Vision loss related to type-2 diabetes in the United States has increased by 20% in less than 10 years, report researchers. The overall numbers are still low (under 2% of the population), but that’s a pretty steep climb. And the biggest spike in diabetes-related vision loss has occurred in people ages 20 to 39.
“These are really dramatic findings, and they’re kind of the tip of the iceberg of what’s coming ahead,” study author and Johns Hopkins University doctor David Friedman told Reuters.

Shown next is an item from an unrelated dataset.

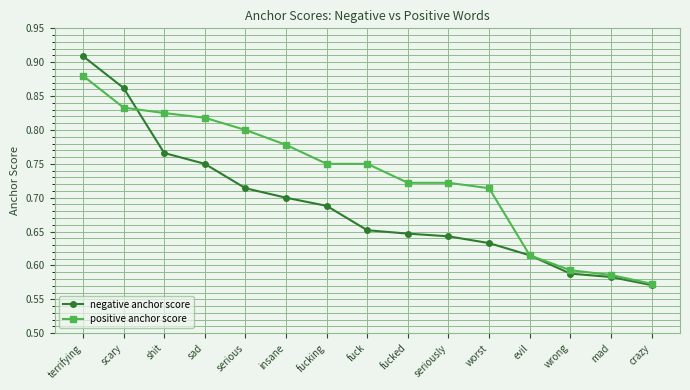

List the series in order of their overall mean, lowest first.

negative anchor score, positive anchor score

Sight problems like this are usually rare in adults under 40, according to epidemiologist David Musch. But Americans have been developing what was once called “adult-onset” diabetes at younger and younger ages, spurred by childhood obesity and poor nutrition (one study earlier this year said the number of 12 to 19-year-olds with diabetes or prediabetes rose nearly 300% between 1998 and 2008). Because diabetes-related sight loss is especially likely to hit after 10 years, we could see vision loss soar as all these diabetic kids and young adults grow up.
According to the 2012 America’s Health Rankings released Tuesday, nearly 10% of American adults have diabetes. Friedman and team can’t prove the rise in vision loss and diabetes they saw are linked, but nothing else in their data explains the association, they say.
“The only (association) that got worse and got dramatically worse is diabetes, and not just diabetes, but diabetes for a long time,” Friedman told Reuters.
The number of study subjects who’d had diabetes for at least 10 years went from 2.8% to 3.6% in the past decade. In people under 40, it jumped from 0.3% to 0.7%. [See the study here.]
The type of vision loss caused by diabetes is known as “nonrefractive vision impairment,” and it can’t be corrected with glasses. Laser therapy or surgery may correct the problem, but some cases will lead to permanent vision loss. Though it doesn’t usually approach full blindness, diabetes-related vision loss does interfere with things like reading or having a driver’s license.